-- TASK DIRECTIONS --
Find every line below with the string "lots" and pick it out.

:: SUPPLIED MATERIAL ::

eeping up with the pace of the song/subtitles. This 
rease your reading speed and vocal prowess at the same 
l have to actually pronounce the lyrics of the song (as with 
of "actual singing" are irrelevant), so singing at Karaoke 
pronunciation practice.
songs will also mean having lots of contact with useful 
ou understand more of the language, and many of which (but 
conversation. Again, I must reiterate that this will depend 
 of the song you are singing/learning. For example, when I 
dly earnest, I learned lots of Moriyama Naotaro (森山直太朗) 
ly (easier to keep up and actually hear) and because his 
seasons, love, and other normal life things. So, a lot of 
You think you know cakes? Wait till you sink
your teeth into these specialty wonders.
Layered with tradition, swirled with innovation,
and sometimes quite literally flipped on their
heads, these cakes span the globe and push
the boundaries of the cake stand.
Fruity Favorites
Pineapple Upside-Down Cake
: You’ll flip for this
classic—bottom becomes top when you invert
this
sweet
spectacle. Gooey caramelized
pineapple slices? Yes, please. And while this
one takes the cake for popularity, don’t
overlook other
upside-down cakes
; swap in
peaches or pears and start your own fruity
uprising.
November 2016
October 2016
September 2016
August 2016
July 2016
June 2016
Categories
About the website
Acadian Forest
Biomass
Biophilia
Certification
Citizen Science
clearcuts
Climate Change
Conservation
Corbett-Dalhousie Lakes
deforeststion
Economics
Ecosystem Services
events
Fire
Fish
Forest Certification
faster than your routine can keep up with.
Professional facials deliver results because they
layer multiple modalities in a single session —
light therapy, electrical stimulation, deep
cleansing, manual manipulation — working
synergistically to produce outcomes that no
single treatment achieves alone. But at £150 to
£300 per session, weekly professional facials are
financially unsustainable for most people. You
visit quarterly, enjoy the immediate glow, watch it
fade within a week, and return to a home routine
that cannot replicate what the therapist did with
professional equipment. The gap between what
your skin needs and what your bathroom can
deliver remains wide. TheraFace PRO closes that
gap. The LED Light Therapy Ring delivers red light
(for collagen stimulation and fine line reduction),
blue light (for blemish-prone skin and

:::

-- EXERCISE RESPONSE --
songs will also mean having lots of contact with useful 
dly earnest, I learned lots of Moriyama Naotaro (森山直太朗) 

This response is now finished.